The Valencian Pilota Federation (in Catalan: Federació de Pilota Valenciana) is the Valencian public organization that promotes and manages the many varieties and competitions of the Valencian pilota sport. Its current president is Ramón Sedeño Clemente.

There are 2,003 licensed players and 28 teachers for the 756 students at the pilota colleges. There are 77 professional players (pilotaris) and 15 marxadors at the trinquets.

The "Federació de Pilota Valenciana" was founded on 1984, until then it was part of the "Confederación Española de Pelota", which was devoted to Basque pelota, a different handball. Its worry about the Valencian pilota was shown when the presidents of the Valencian federation were chosen at Madrid and they were unaware of this sport or whose only merit was being retired players of the Basque variety. This was the situation until a retired professional Valencian pilotari, Enrique Menéndez, got to be president but soon gave up protesting for the "ignorance" the local handball was suffering, according to him. His resignation, so, forced the raise of an independent Valencian pilota federation.

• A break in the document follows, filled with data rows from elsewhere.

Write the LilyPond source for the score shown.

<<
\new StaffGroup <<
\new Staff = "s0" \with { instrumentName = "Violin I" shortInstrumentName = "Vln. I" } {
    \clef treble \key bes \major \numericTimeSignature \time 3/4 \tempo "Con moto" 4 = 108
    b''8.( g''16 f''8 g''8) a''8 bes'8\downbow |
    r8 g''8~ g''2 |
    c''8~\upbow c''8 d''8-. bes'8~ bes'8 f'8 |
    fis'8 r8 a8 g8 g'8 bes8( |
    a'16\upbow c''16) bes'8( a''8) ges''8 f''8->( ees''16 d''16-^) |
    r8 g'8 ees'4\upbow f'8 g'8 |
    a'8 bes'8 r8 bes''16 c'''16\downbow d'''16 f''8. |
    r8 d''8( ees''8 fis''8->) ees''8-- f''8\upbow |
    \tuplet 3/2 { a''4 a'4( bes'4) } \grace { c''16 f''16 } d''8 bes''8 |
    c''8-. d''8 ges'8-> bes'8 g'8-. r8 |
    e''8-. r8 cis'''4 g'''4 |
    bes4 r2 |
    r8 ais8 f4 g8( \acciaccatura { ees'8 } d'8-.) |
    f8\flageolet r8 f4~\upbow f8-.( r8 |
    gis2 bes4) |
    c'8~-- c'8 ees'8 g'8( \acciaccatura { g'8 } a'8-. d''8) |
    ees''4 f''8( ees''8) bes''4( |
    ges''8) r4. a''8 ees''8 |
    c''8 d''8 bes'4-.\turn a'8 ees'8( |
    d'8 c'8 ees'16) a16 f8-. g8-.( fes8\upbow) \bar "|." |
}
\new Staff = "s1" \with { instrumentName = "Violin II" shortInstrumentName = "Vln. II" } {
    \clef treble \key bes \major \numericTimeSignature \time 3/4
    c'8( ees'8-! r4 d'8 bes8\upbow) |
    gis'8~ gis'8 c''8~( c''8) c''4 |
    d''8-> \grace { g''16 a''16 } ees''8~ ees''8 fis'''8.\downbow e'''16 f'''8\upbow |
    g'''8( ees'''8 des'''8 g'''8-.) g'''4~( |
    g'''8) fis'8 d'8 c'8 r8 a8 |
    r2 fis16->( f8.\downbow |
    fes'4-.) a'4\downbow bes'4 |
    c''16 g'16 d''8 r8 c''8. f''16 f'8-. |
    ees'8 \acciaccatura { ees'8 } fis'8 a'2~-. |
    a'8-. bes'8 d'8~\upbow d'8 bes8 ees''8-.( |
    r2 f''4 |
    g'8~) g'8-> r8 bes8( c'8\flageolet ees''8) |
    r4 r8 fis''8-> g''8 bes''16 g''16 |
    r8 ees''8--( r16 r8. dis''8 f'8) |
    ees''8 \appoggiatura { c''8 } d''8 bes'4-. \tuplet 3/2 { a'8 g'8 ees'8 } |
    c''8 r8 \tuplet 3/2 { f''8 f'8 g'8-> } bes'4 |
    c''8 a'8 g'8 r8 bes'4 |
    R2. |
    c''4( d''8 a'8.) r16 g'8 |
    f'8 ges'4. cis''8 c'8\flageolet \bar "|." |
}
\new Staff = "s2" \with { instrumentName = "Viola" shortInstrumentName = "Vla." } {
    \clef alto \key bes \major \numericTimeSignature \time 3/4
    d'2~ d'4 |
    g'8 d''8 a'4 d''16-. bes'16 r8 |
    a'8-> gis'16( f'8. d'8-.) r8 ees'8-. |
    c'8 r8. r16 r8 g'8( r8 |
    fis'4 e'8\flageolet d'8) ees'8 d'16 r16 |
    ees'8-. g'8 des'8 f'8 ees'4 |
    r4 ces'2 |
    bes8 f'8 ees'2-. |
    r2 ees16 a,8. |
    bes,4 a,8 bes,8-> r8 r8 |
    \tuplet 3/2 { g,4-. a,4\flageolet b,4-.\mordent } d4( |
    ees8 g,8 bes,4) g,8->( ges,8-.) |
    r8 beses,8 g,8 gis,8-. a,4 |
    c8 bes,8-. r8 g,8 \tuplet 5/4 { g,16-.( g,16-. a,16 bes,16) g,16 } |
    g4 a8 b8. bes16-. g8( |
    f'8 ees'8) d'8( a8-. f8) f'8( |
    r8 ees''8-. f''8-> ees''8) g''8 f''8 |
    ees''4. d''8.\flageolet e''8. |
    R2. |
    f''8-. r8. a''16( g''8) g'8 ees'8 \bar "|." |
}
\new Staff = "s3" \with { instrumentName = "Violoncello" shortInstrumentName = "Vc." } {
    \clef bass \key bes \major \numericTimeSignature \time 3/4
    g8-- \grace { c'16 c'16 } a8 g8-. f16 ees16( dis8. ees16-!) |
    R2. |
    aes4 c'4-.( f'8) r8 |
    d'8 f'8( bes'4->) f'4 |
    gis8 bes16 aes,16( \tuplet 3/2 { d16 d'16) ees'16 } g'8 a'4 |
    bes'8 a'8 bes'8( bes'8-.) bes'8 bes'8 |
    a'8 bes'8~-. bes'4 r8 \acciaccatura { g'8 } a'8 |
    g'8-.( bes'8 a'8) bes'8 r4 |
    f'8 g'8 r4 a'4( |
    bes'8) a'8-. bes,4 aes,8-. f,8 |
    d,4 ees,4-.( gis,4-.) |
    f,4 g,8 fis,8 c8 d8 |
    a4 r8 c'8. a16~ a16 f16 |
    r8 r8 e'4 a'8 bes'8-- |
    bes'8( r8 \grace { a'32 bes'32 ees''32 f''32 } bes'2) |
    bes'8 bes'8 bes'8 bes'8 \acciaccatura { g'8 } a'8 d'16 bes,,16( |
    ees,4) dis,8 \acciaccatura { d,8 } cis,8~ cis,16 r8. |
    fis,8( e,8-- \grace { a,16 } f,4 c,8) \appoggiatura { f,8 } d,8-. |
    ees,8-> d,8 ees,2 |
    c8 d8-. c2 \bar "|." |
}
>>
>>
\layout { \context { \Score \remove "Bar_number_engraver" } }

The FPV has named June 14 as "Pilota day", recalling the date playing pilota was forbidden at the streets of València in 1391.

Official competitions  
Professionals
 Escala i corda
 Trofeu Individual Bancaixa
 Circuit Bancaixa
 Raspall
 Raspall singles championship 
 Raspall team championship

International relationships 
Since 1992, the FPV is a member of the International Ball game Confederation, which organizes every year the Handball International Championships.